Since oil is abundant and energy-rich, it is not without reason to assume that sooner or later, with continued energy consumption to meet the demands of a growing bitcoin economy, bitcoin will make use of oil resources. The second reason is that energy underpins bitcoin and gives bitcoin validity. Similar to gold, oil is a real asset, but unlike gold, oil is of much greater use in the economy and underpins almost every economic activity. From producing window frames, to building roads, driving cars, making medicines and toothpaste, oil is always involved.

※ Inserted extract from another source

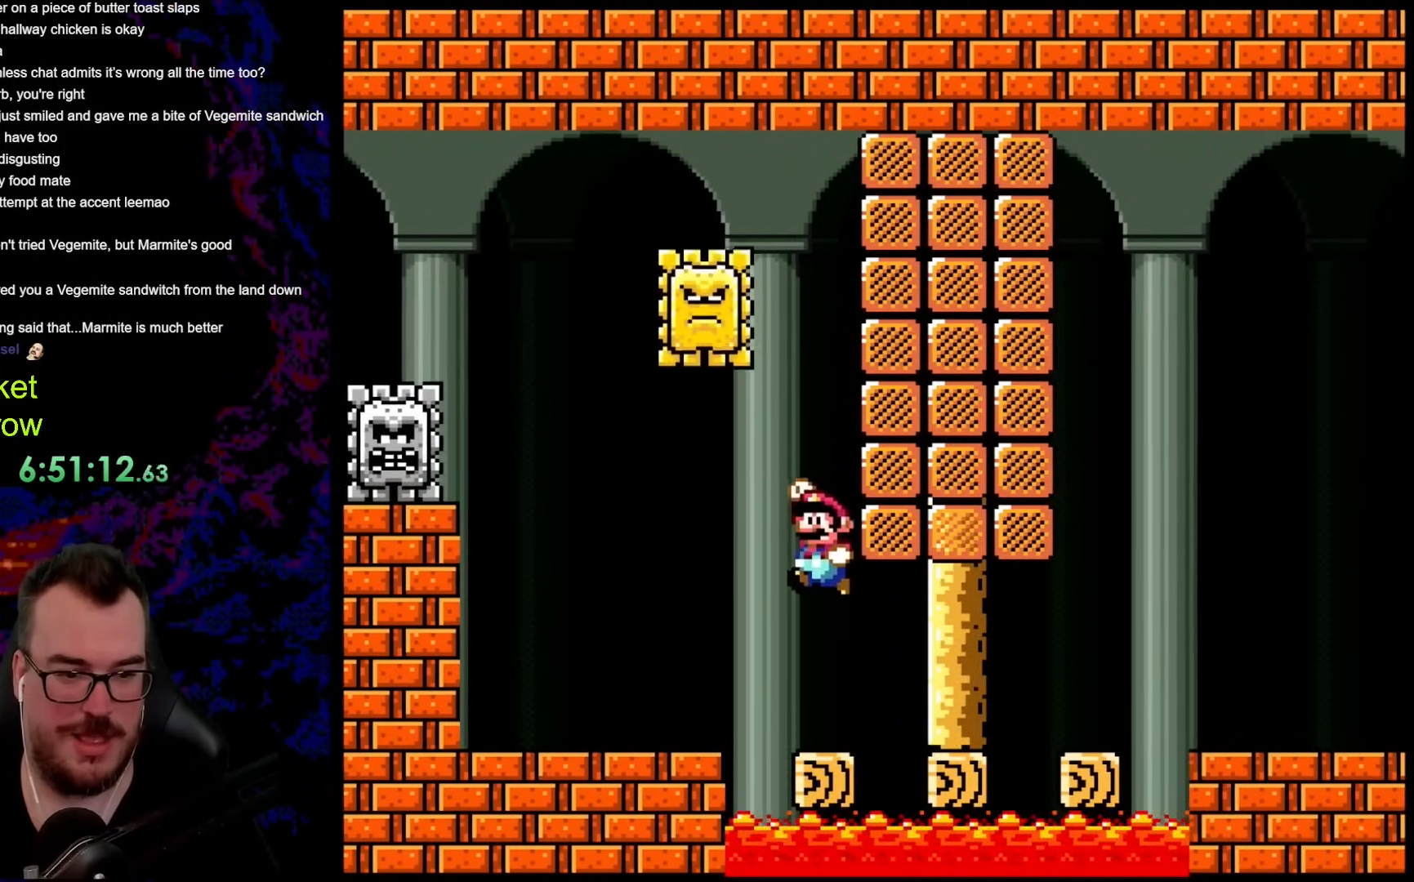
{"buttons": ["B", "Y", "DPAD_LEFT"], "events": [[67, "B", "down"]]}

Bitcoin therefore requires a meaningful relationship with energy, particularly natural gas and oil, as these hydrocarbon resources are particularly abundant on Earth.
As natural gas and oil compete to be the energy source of the first half of the 21st century, there will also be a battle over which energy source will underpin Bitcoin transactions.
9. New business models based on existing income-generating activities
Oil sands will not be an attractive business model, but is attractive when the price of oil is above $100 per barrel. Nonetheless, oil sands operations have more in common with mining operators, which is obvious because the earth produced must be processed.
The new business model could be renewables. But new entrants have already established themselves in renewables and it will be hard for many oil companies to make renewables their new home. Hydrogen could be an option, using CO2 as an energy carrier, but just like (other) renewables, hydrogen offers a low EROI (Energy-Return-on-Energy-Invested) that does not put it on par with hydrocarbon fuels.
Many oil companies have started investing in and collaborating with startups. These startups have the agility and mindset to drive change in the energy industry. Many of these initiatives and startups are focused on sustainable energy management and resource recovery. Biofuels have long been a focus of research because they would require minimal changes to the existing energy infrastructure that has been built over the last 100+ years. The production of biofuels and the manufacture of fuels from waste can be expanded alongside the existing refinery business. Biofuels have lost some of their spark in recent years due to slow commercialization, loss of innovation momentum, and market shifts due to the fall in oil prices.
10. Training and development: Attracting talent to the oil industry
The renewable energy industry has an easy time attracting a lot of good talent to new business models that otherwise would have gone into the oil industry. Although the oil industry offers high salaries, this alone is not enough to encourage innovation, research and development in the oil industry. The oil industry must find a way to attract this talent back to the oil industry and develop new training models to prepare employees for the challenges of the 21st century. New talent must learn to develop the business models of the future to transform the oil industry.